[Dataset items]

++++++

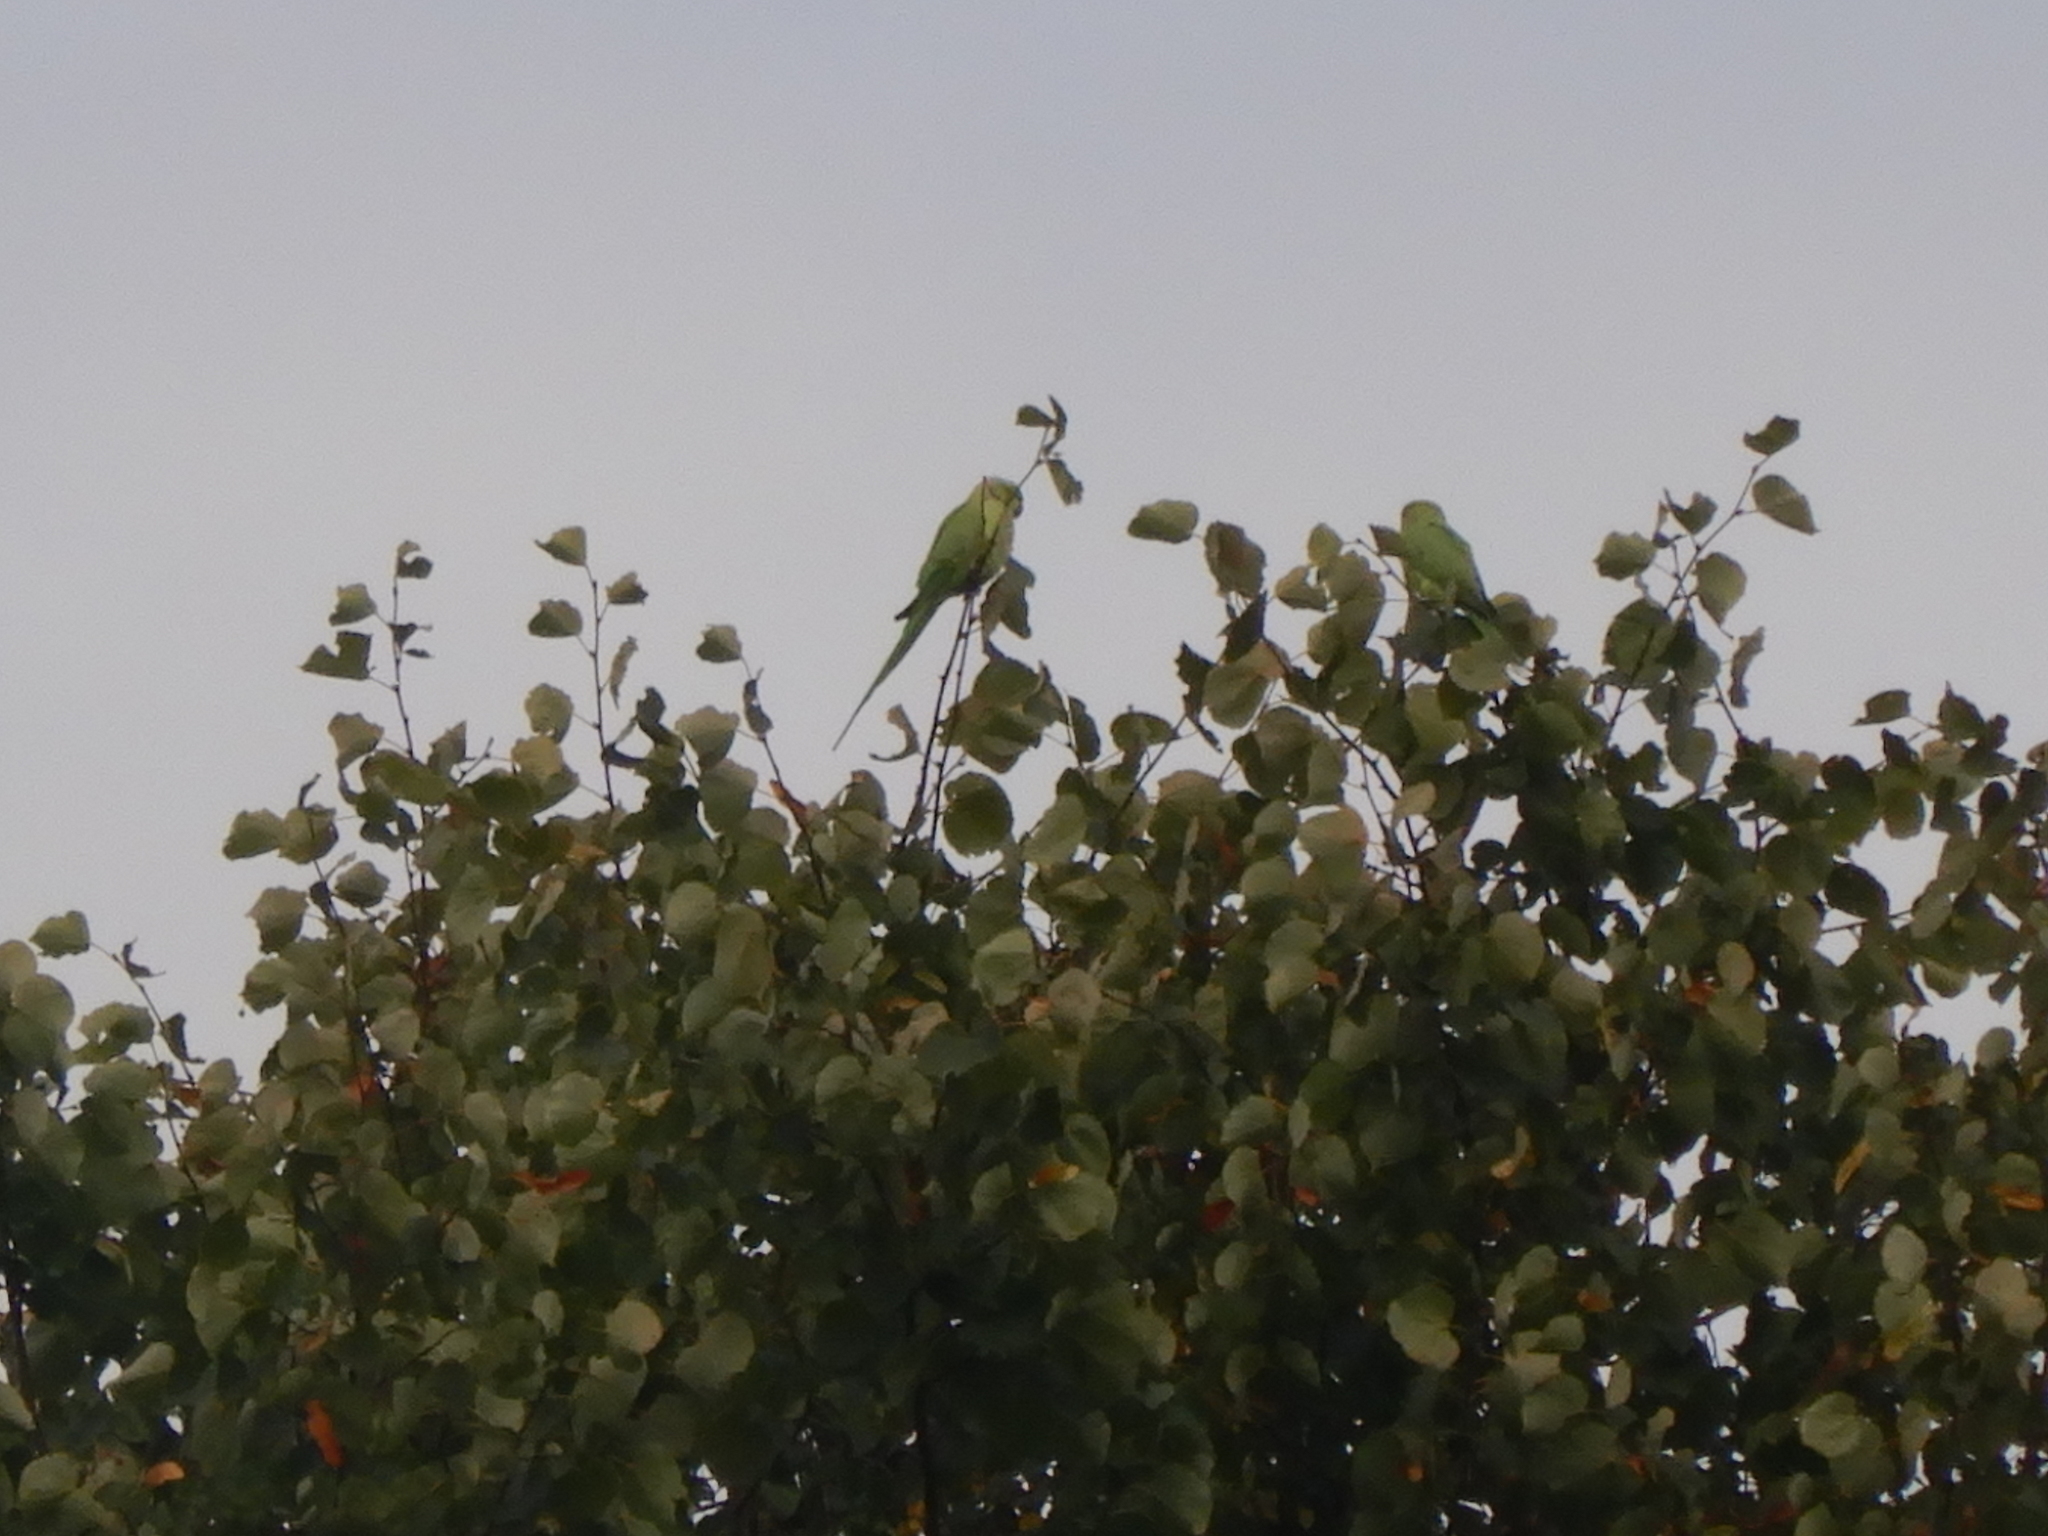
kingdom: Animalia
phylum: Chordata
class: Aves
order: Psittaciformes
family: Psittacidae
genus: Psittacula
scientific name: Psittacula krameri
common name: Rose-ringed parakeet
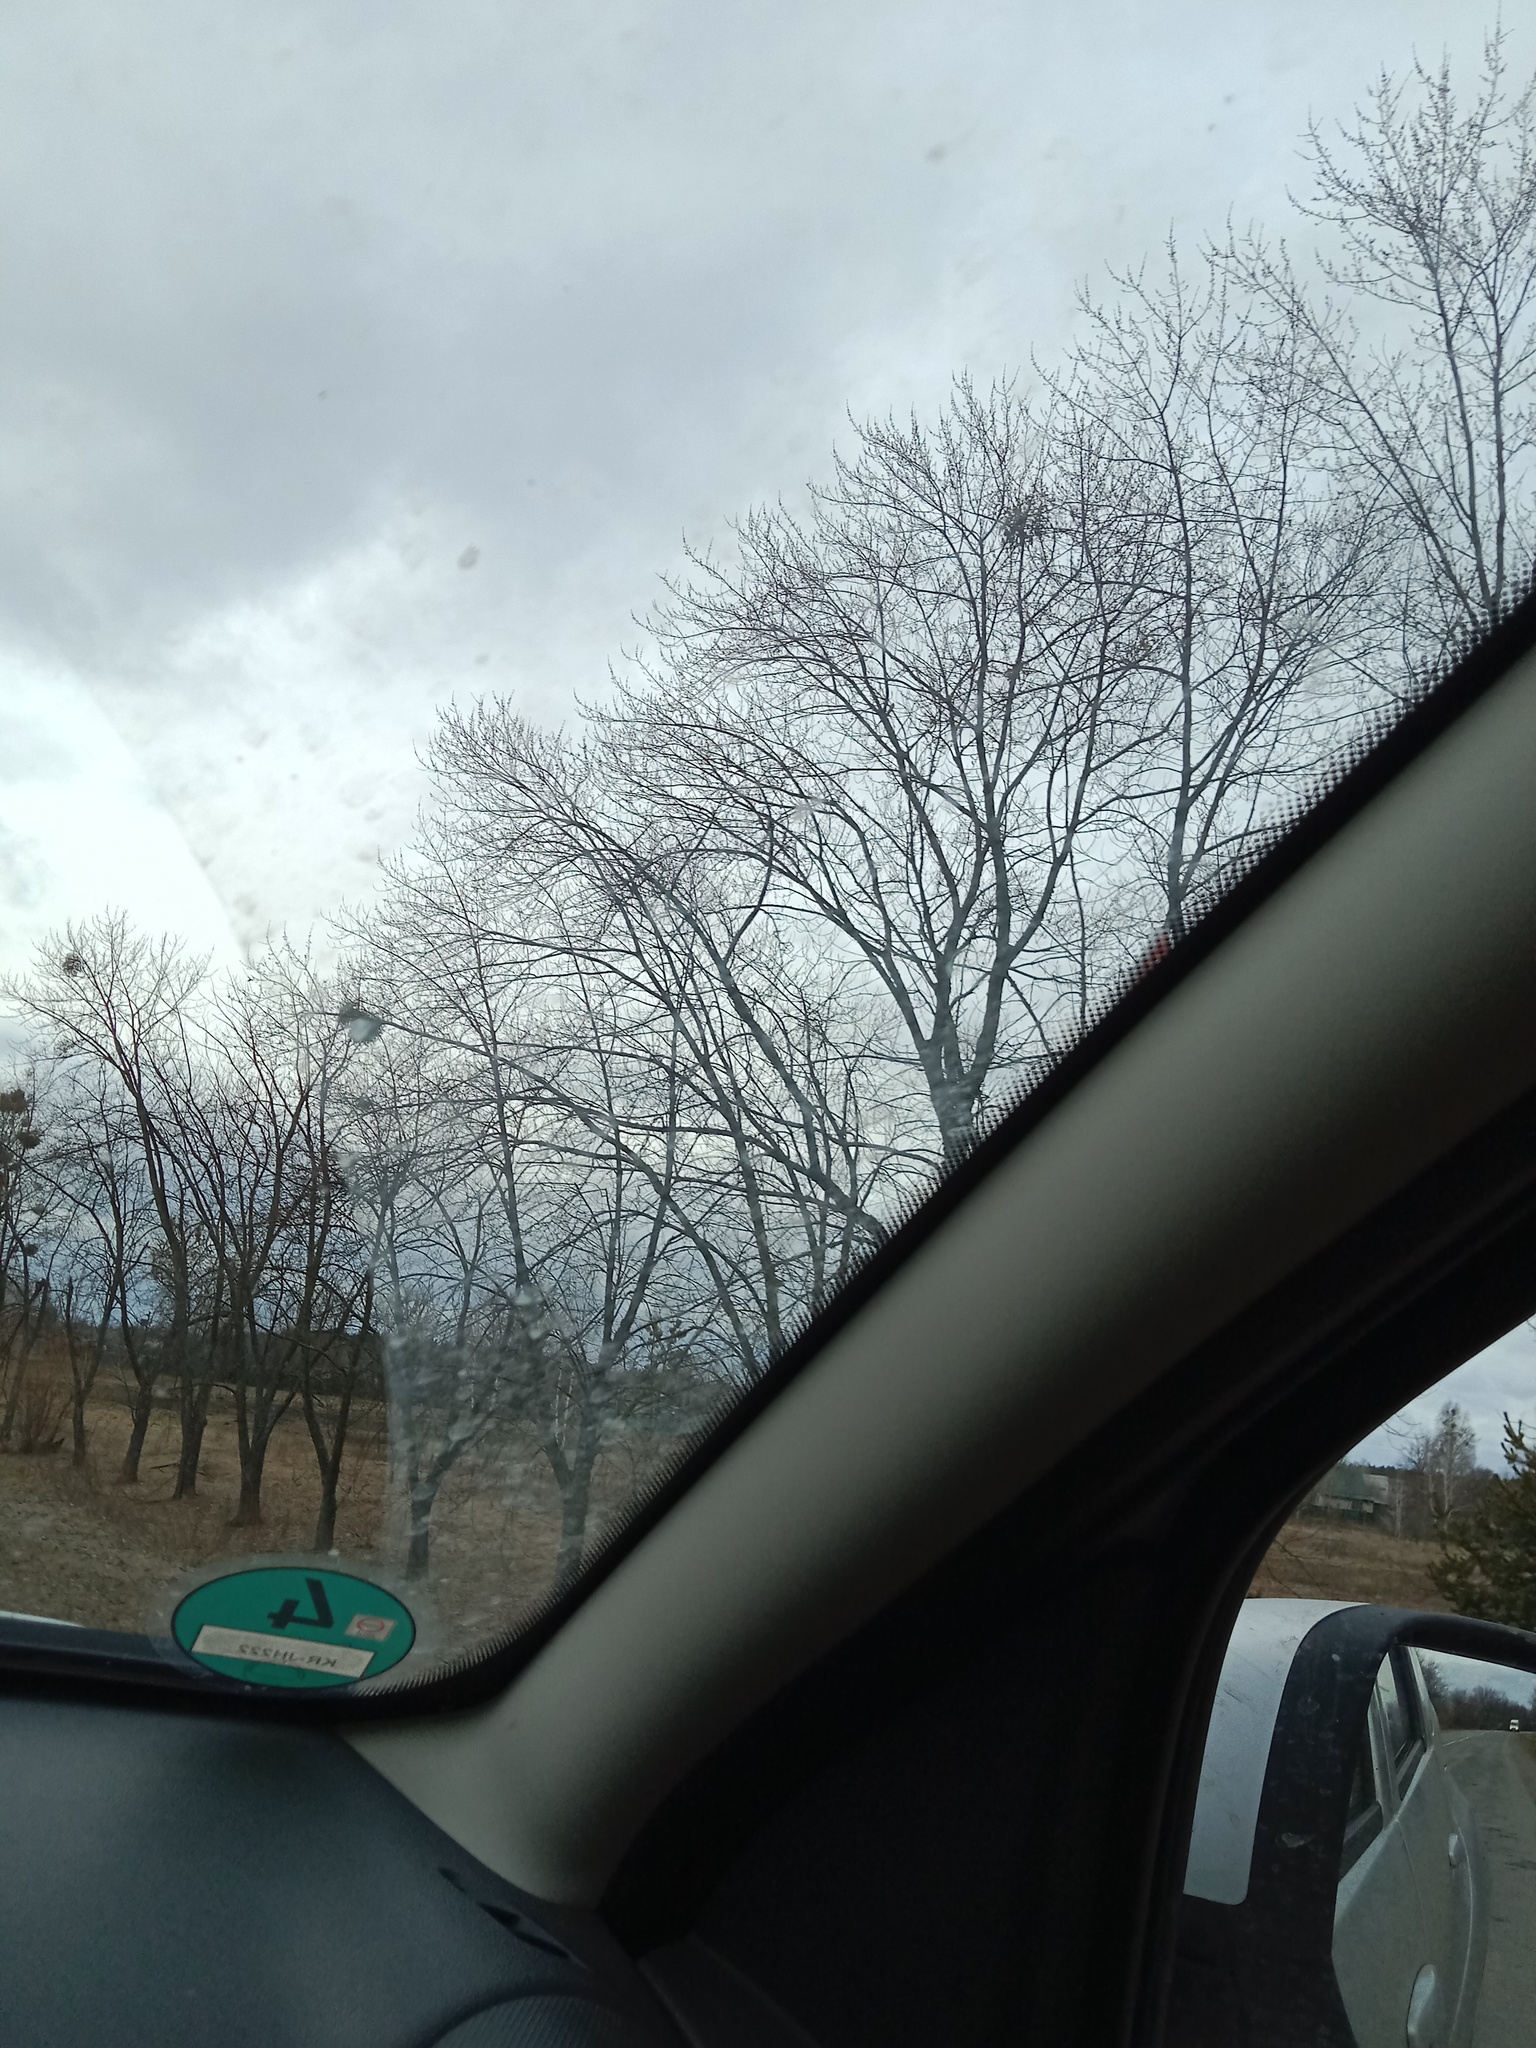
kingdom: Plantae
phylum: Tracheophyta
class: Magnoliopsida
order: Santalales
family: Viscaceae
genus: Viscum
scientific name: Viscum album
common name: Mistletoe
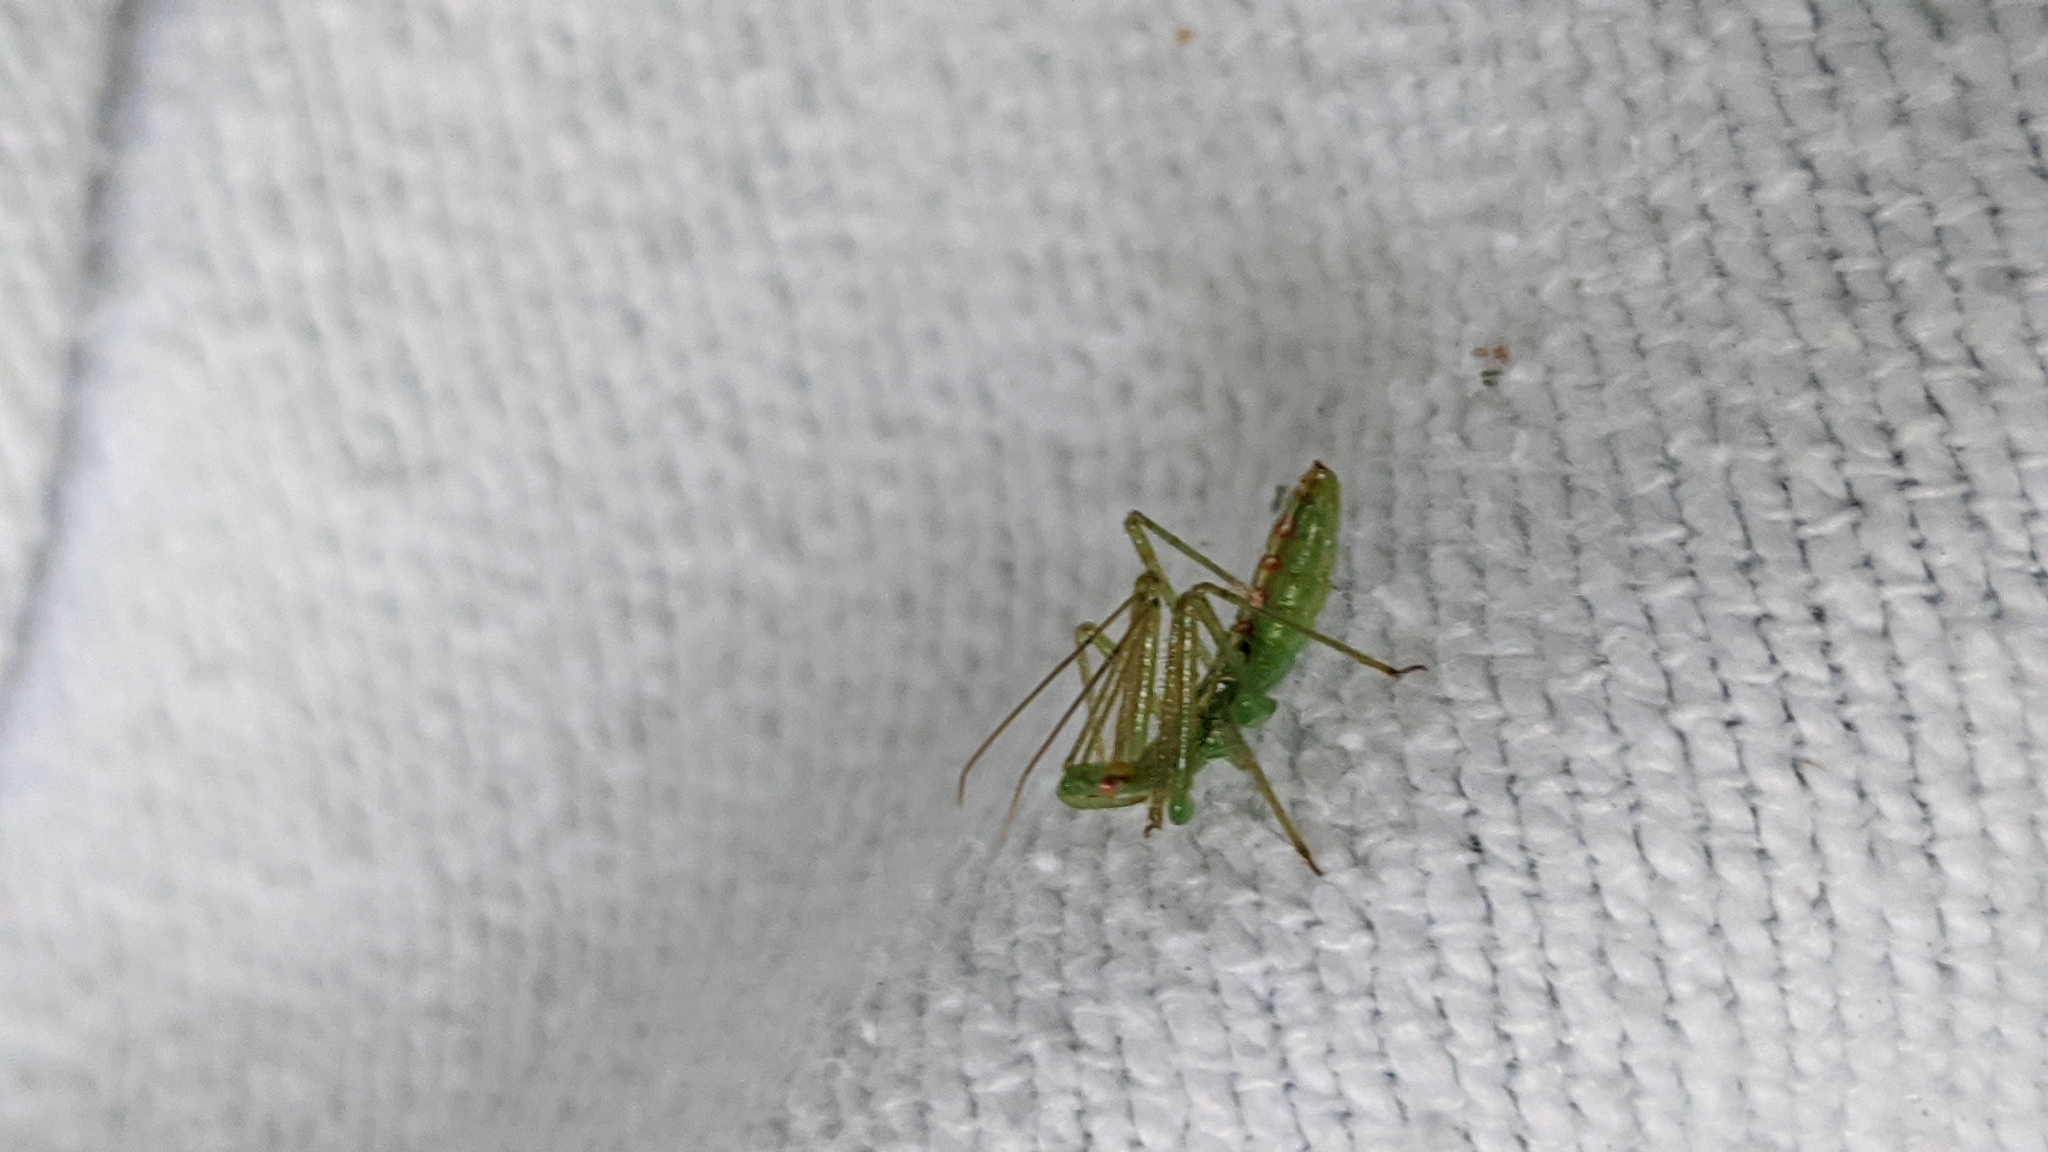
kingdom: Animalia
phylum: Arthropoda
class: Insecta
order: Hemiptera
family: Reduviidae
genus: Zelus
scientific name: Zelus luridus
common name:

++++++

*EXERCISE DESCRIPTION*
Turn every line of the items above into a Markdown table with the columns "Row" and "Line", numbering the rows and skipping any blank lines. Leave out the pictures.

*OUTPUT OF THE EXERCISE*
| Row | Line |
|---|---|
| 1 | kingdom: Animalia |
| 2 | phylum: Chordata |
| 3 | class: Aves |
| 4 | order: Psittaciformes |
| 5 | family: Psittacidae |
| 6 | genus: Psittacula |
| 7 | scientific name: Psittacula krameri |
| 8 | common name: Rose-ringed parakeet |
| 9 | kingdom: Plantae |
| 10 | phylum: Tracheophyta |
| 11 | class: Magnoliopsida |
| 12 | order: Santalales |
| 13 | family: Viscaceae |
| 14 | genus: Viscum |
| 15 | scientific name: Viscum album |
| 16 | common name: Mistletoe |
| 17 | kingdom: Animalia |
| 18 | phylum: Arthropoda |
| 19 | class: Insecta |
| 20 | order: Hemiptera |
| 21 | family: Reduviidae |
| 22 | genus: Zelus |
| 23 | scientific name: Zelus luridus |
| 24 | common name: |